Ribonucleoside diphosphate reductase plays a key role in converting ribonucleoside diphosphate to 2'-deoxyribonucleoside diphosphate, which is necessary for DNA repair and replication. To determine if human ribonucleotide reductase small subunit M2 (hRRM2) and p53-dependent human ribonucleotide reductase small subunit R2 (p53R2) play roles on invasion ability of cancer cells, the gene transferring technique was used to construct stable hRRM2 and p53R2 overexpression transfectants. Increase of hRRM2 dramatically enhanced the cell migration in KB and PC-3 cells, but p53R2 overexpression reduced cellular invasion potential to 50% and 40% in KB and PC-3 cells, respectively. Furthermore, hRRM2 enhanced cancer cells to induce the cell migration of Human Umbilical Vein Endothelial Cells, but p53R2 reduced this ability in transfectants.

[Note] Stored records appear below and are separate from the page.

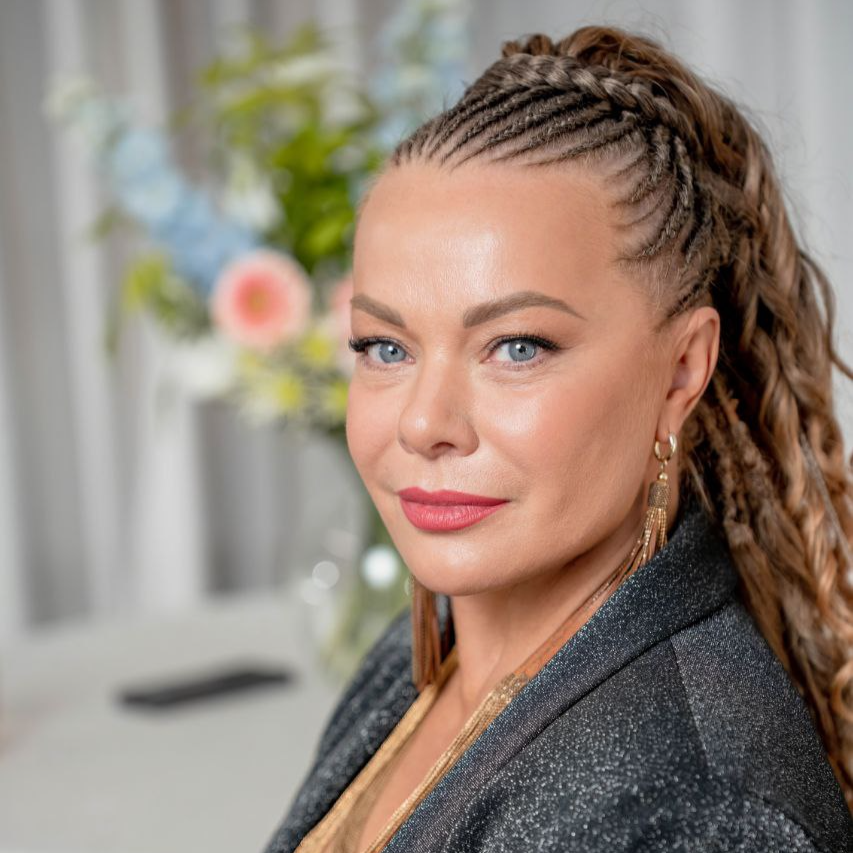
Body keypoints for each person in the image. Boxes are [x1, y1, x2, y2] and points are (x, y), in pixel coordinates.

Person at [262, 24, 853, 853]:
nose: (423, 423)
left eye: (517, 347)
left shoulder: (694, 814)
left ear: (681, 371)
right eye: (385, 347)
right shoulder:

To further determine the role of human ribonucleotide reductase subunits on cancer metastasis, a tissue array, including 59 primary and 49 metastatic colon adenocarcinoma samples, was used. Immunohistochemistry was used to evaluate the relationship between human ribonucleotide reductase subunits and metastasis.

Univariate and multivariate analysis revealed that p53R2 is negatively related to the metastasis of colon adenocarcinoma samples (odds ratio, 0.23; P < 0.05); hRRM2 increases the risk of metastasis in colon cancer, but did not show significantly. Thus, opposing regulation of hRRM2 and p53R2 in invasion potential might play a critical role in determining the invasion and metastasis phenotype in cancer cells.

The expression level of ribonucleotide reductase small subunits could serve as biomarkers to predict the malignancy potential of human cancers in the future.